You can’t have anything, which is odd.
So they can give you, they’re giving you fluids.

And with the central line, eventually they can give you, The TPN, the perineal nutrition, which is literally all the nutrients you need to survive as a human being.
“Enteral” nutrition is delivered through a tube to your stomach. “perineal” means “outside of the digestive tract. But in this liquid form, and they just give it, and they leave it on.
They have to leave you connected 24 hours a day, because you need, if they disconnected, there’s the chance of infection.

And then you literally have this, they always give the perineal nutrition, the PM, through your neck.
It’s not perineal, it’s parenteral nutrition.
I’m retarded.

And they give it to you either through your neck in the central line or through the PICC line, either one.
And so that line goes down, connected to your heart.
But that, I haven’t had yet.

And they give it to me later down the line.
But what they do do is, so they take out the catheter.
Let’s see, did they take it out on day two or day three, I think.

We waited for a bit.
And then day three, they took out the catheter.
Okay.

And that day is when another nurse I know, a family member, started helping me and came to the hospital and was helping me do stuff like have bed baths and all this.
And this turns out to be a really important thing in hindsight, because really these nurses with the current NHS situation, they were seriously overworked.
And in hindsight, she was a big factor in my recovery and helping me do certain things like go and have a shower, helping me walk in the initial stages.
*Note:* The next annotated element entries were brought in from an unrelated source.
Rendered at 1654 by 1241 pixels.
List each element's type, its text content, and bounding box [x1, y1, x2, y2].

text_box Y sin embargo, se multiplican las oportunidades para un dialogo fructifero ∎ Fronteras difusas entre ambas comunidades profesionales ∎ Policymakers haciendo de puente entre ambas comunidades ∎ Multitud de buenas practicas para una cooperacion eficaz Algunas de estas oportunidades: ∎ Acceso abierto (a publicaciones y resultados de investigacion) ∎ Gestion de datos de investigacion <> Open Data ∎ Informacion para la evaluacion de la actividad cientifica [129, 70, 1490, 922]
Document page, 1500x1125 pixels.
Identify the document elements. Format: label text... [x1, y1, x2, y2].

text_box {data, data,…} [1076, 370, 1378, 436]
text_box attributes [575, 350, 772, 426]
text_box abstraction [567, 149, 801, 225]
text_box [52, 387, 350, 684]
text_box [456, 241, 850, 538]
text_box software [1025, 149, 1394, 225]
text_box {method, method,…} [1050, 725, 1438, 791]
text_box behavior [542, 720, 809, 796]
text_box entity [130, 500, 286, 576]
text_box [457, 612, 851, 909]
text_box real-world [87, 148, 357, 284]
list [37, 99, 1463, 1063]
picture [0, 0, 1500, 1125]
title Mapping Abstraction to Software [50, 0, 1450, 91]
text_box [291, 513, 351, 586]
Because the other nurses were always so busy, they couldn’t really give me that one on one time.
They couldn’t really nurse me back to health.
It was literally her on her breaks in hospital, the person who’d come over and help me with all these things.

Which is kind of mad if you think about it, because not everyone, no one else had that.
How many people had a nurse who’s a family member coming in on their break, almost every day to help them do stuff, especially at the most difficult times, which is sort of near the beginning.
So this is on day three, and I get the catheter taken out and the morphine pump removed.

And I thought it would hurt.
It would sting because getting the catheter taken out last time it really stung, but it was fine.
It wasn’t that bad at all.

It’s just weird, kind of weird, you know, because the nurse looks at your cock and then she pulls the tube out of your cock and then she’s like looking at you while she does it and it’s all a bit weird.
Yeah.
And so after that happened, it must have been pretty shortly after my nurse came, my family friend, and she was helping me.

And this is when she helped me get out of bed and start having a shower.
And this was when the catheter had just been removed.